Cynosure: Profitable, Growing and Flush with Cash, but Investors Don’t Care

Quarterly revenues at Cynosure, a developer of laser-based aesthetic systems, grew 21% year-over-year, from $31.5 million in Q3 2007 to $38.2 million in the most recent quarter. Second quarter revenues were $39.2 million.

Net income for the third quarter of 2008 was $3.2 million compared with net income of $4.4 million for the same period last year. The decline in profits was largely the result of a foreign currency exchange loss of $0.4 million. In Q3 2007, the company reported a foreign currency exchange gain of $0.5 million.

Cynosure, profitable for eight consecutive quarters, seems comfortable navigating the challenging economic conditions seen throughout the aesthetics industry. President and CEO Michael Davin commented, “[A] consistent focus on innovation enabled us to extend our leadership position. Driving our performance was steady demand for our Elite workstation for laser hair removal, our Affirm workstations for anti-aging and Smartlipo MPX, our new 32-watt workstation for laser body sculpting.”
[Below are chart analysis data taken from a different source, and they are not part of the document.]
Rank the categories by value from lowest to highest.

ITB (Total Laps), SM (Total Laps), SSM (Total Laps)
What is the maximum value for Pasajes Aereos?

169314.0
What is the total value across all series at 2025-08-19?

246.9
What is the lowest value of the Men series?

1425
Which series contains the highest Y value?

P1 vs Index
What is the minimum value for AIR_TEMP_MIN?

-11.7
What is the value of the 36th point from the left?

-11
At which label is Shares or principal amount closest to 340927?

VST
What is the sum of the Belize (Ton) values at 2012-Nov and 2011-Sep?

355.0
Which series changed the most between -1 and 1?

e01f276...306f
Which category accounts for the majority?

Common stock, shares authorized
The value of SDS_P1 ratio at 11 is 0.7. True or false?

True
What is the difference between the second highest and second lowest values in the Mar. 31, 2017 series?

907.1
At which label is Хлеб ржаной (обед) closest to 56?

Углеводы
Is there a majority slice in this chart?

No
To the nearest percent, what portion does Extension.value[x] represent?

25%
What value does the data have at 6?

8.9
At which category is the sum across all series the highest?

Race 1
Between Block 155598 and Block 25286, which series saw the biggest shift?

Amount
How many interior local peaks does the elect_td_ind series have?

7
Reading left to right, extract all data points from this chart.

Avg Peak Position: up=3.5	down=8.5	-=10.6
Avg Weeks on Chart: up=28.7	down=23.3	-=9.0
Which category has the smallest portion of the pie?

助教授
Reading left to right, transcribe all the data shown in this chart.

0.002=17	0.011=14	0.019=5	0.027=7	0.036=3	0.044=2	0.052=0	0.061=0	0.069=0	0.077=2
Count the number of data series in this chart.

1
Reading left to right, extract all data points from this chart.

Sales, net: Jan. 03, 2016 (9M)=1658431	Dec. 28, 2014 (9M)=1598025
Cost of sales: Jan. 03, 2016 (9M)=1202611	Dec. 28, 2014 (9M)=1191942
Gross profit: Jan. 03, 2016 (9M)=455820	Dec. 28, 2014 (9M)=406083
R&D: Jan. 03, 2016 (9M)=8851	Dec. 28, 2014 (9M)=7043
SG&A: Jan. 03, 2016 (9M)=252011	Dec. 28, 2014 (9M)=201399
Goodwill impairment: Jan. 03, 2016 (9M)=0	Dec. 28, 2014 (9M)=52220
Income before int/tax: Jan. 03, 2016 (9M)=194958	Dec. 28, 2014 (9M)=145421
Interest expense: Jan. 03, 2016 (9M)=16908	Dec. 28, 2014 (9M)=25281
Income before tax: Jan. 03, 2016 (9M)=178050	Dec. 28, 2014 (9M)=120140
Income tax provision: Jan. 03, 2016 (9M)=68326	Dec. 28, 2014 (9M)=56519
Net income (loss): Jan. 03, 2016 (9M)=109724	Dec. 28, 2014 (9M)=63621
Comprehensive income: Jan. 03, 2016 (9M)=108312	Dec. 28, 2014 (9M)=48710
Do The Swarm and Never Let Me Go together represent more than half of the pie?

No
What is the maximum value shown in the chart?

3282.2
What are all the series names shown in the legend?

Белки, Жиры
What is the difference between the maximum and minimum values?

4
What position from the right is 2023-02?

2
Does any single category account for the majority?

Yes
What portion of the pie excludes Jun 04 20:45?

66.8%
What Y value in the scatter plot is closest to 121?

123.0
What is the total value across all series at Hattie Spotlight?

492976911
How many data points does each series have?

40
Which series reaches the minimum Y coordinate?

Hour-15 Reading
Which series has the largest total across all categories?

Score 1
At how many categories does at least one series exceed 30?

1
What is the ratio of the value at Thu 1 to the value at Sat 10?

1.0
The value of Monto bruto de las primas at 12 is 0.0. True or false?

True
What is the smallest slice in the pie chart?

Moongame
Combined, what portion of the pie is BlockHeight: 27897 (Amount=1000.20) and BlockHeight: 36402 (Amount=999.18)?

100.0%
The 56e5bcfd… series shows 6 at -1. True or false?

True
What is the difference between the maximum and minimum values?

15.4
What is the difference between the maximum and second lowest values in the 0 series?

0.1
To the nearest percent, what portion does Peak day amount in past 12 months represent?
In late April, Cynosure began selling Smarlipo MPX in the U.S. The company has reported significant demand for the workstation, in part because Cynosure decided to sell the product at a lower price than originally planned (high-volume liposuction practices take note). The company seeks to rapidly build an installed base and presumably benefit from the future sale of disposables.

Cynosure enters the fourth quarter well positioned operationally and financially. In the past year the company has invested in direct sales and marketing infrastructure in North America and in Europe and Asia. These efforts are beginning to yield results, with international product revenue increasing 29% in the third quarter of 2008 compared to the year ago period.

Cynosure ends its third quarter with cash and cash equivalents of $92.7 million and no long-term debt. The stock fell below $10 today and has a market capitalization of $126 million. I understand the aesthetics industry bearishness, but only to a point. Months ago, I would have told you this presented a terrific buy opportunity, but nothing makes sense nowadays.